--- TASK BRIEF ---
Look through the data below for the line with "right shoulder: (60, 100)", and transcribe it exactly together with each line after it up to and including the line with "left wrist: (144, 202)". Give nothing else.

[Records from a data collection]
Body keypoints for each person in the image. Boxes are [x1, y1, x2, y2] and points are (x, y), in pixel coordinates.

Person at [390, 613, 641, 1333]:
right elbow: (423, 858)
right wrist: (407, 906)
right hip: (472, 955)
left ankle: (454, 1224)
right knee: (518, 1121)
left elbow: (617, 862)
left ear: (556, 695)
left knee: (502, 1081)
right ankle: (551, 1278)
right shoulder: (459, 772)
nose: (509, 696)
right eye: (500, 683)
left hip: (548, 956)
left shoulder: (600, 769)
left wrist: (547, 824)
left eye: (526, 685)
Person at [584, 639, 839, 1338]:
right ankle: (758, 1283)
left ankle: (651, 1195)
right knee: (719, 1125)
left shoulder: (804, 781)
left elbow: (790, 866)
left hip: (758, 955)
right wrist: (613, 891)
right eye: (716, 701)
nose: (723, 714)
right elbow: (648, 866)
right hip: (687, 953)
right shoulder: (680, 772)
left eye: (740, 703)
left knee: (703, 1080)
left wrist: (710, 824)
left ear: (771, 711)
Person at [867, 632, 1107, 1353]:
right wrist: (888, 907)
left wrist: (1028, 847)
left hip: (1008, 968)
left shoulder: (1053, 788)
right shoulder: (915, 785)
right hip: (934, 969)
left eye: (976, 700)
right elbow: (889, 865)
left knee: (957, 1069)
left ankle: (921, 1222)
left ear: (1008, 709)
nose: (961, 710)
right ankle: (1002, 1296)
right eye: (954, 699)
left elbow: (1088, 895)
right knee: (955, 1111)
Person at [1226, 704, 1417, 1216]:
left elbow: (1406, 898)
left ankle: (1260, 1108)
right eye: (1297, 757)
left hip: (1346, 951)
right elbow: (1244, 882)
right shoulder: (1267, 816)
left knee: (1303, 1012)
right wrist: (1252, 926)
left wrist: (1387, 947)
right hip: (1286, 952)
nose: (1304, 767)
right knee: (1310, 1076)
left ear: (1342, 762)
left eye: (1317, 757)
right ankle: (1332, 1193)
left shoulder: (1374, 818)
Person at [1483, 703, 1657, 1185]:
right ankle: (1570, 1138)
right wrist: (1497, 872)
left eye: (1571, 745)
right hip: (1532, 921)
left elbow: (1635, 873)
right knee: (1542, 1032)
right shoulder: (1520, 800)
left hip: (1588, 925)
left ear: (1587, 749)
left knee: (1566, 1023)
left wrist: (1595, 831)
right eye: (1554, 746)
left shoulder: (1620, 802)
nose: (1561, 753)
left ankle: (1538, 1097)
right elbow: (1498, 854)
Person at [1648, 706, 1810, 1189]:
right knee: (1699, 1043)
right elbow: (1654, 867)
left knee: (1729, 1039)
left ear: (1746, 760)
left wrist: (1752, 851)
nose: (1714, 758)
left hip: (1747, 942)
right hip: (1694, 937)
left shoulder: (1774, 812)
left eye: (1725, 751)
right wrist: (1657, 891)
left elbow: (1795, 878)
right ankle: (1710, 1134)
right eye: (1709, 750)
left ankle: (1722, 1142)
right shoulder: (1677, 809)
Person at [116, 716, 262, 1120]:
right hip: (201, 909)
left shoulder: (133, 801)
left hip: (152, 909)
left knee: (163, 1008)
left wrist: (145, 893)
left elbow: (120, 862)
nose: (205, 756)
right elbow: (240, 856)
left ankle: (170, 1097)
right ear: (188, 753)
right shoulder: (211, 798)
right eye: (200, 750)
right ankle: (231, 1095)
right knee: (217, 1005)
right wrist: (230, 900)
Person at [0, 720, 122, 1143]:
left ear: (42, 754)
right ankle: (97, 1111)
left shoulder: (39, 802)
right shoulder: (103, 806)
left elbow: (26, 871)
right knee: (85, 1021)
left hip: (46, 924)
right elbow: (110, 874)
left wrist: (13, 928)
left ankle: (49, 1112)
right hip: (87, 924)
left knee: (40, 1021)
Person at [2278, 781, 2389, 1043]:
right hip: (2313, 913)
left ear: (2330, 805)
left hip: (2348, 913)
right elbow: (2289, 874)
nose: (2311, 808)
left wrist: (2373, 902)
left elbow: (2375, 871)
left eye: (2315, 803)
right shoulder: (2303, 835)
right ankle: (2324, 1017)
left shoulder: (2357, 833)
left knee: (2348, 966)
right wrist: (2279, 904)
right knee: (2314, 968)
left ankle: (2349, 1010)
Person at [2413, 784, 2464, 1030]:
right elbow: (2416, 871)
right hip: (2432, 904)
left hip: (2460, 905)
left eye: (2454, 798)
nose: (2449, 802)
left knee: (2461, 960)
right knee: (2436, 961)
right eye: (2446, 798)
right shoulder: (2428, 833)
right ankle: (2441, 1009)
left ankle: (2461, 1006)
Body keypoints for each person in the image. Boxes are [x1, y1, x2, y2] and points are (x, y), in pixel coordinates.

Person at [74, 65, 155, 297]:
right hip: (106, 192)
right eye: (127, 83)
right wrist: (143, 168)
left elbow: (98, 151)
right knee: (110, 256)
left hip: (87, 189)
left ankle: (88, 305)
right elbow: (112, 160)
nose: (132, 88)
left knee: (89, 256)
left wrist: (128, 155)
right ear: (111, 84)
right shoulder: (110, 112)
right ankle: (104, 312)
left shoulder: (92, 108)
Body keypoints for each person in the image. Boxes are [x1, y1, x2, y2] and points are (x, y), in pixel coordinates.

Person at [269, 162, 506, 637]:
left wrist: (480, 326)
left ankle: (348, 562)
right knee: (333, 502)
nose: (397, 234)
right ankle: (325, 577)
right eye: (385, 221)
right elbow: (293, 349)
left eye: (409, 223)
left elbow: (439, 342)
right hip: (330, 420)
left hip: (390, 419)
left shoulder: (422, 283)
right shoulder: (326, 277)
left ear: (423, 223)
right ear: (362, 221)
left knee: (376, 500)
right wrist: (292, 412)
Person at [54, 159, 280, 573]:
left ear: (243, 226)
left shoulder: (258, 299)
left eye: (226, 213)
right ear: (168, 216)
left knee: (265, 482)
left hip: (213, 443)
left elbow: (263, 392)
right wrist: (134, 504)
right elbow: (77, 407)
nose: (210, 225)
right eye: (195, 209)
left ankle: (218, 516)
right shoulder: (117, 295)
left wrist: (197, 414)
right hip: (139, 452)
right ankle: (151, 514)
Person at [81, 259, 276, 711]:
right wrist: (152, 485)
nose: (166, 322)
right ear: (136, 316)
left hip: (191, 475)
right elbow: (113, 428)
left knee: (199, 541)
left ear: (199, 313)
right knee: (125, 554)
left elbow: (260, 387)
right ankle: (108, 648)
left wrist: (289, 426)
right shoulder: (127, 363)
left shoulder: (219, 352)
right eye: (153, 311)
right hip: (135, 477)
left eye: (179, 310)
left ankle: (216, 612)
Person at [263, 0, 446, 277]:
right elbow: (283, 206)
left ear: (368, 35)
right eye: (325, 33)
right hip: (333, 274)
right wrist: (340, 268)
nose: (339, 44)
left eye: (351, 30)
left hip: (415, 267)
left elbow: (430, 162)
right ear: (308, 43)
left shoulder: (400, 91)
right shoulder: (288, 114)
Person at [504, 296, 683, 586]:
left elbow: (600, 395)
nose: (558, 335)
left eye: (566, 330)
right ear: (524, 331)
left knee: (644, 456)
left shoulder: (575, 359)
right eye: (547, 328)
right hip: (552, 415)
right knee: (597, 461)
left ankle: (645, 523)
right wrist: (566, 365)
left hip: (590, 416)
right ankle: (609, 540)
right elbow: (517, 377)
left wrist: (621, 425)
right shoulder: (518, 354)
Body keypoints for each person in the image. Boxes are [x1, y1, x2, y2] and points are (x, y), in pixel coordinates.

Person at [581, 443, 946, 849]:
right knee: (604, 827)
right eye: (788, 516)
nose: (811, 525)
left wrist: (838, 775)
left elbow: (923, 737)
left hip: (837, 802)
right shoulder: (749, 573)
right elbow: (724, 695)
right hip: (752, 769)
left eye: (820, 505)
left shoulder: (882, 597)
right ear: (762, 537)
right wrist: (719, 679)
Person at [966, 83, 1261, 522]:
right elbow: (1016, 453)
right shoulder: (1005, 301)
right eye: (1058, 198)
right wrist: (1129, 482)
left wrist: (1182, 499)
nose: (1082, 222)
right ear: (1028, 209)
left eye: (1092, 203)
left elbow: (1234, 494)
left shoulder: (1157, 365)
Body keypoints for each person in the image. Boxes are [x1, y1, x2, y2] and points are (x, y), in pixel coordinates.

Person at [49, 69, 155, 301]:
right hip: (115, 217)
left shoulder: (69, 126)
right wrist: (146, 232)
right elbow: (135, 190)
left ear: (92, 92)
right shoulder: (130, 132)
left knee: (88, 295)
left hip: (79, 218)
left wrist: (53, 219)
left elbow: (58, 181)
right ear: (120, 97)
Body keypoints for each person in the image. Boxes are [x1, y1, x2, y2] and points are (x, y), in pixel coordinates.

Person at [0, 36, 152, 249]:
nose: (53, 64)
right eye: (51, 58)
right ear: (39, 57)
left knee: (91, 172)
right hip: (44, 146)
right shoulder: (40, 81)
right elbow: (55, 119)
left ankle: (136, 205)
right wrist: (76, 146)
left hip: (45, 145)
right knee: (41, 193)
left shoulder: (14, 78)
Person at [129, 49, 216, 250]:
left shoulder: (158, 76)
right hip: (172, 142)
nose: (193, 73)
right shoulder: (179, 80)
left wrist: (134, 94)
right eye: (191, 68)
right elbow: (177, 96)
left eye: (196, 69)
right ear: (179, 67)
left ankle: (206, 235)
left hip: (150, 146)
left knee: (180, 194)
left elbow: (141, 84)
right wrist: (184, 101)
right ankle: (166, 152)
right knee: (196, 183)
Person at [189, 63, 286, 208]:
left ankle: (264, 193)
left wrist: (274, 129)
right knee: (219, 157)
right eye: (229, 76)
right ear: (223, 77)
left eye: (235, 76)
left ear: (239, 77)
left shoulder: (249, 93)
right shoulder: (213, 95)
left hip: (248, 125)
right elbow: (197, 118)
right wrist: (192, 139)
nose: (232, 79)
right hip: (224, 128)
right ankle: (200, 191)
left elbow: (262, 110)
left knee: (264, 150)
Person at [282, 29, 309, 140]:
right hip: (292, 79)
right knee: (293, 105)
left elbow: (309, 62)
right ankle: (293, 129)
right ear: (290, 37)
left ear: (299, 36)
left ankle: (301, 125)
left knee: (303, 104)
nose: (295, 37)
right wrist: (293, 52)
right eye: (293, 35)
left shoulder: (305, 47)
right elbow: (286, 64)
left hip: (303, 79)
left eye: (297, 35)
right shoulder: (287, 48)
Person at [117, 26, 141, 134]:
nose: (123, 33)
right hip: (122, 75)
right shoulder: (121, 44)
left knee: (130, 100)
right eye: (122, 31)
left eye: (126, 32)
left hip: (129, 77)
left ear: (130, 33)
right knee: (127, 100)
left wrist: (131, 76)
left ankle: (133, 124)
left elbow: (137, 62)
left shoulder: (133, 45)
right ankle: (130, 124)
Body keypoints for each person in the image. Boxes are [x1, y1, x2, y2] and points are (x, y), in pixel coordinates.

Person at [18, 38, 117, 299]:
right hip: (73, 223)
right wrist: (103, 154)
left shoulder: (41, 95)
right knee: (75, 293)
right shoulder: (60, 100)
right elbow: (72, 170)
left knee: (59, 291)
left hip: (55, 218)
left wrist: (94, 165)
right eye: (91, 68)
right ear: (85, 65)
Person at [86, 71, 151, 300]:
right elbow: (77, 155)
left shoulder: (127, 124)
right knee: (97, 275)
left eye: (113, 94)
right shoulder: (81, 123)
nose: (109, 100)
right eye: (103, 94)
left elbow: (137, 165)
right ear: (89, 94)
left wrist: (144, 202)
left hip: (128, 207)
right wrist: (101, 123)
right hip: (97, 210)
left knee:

--- TASK ANSWER ---
right shoulder: (60, 100)
right elbow: (72, 170)
left knee: (59, 291)
left hip: (55, 218)
left wrist: (94, 165)
right eye: (91, 68)
right ear: (85, 65)
Person at [86, 71, 151, 300]:
right elbow: (77, 155)
left shoulder: (127, 124)
right knee: (97, 275)
left eye: (113, 94)
right shoulder: (81, 123)
nose: (109, 100)
right eye: (103, 94)
left elbow: (137, 165)
right ear: (89, 94)
left wrist: (144, 202)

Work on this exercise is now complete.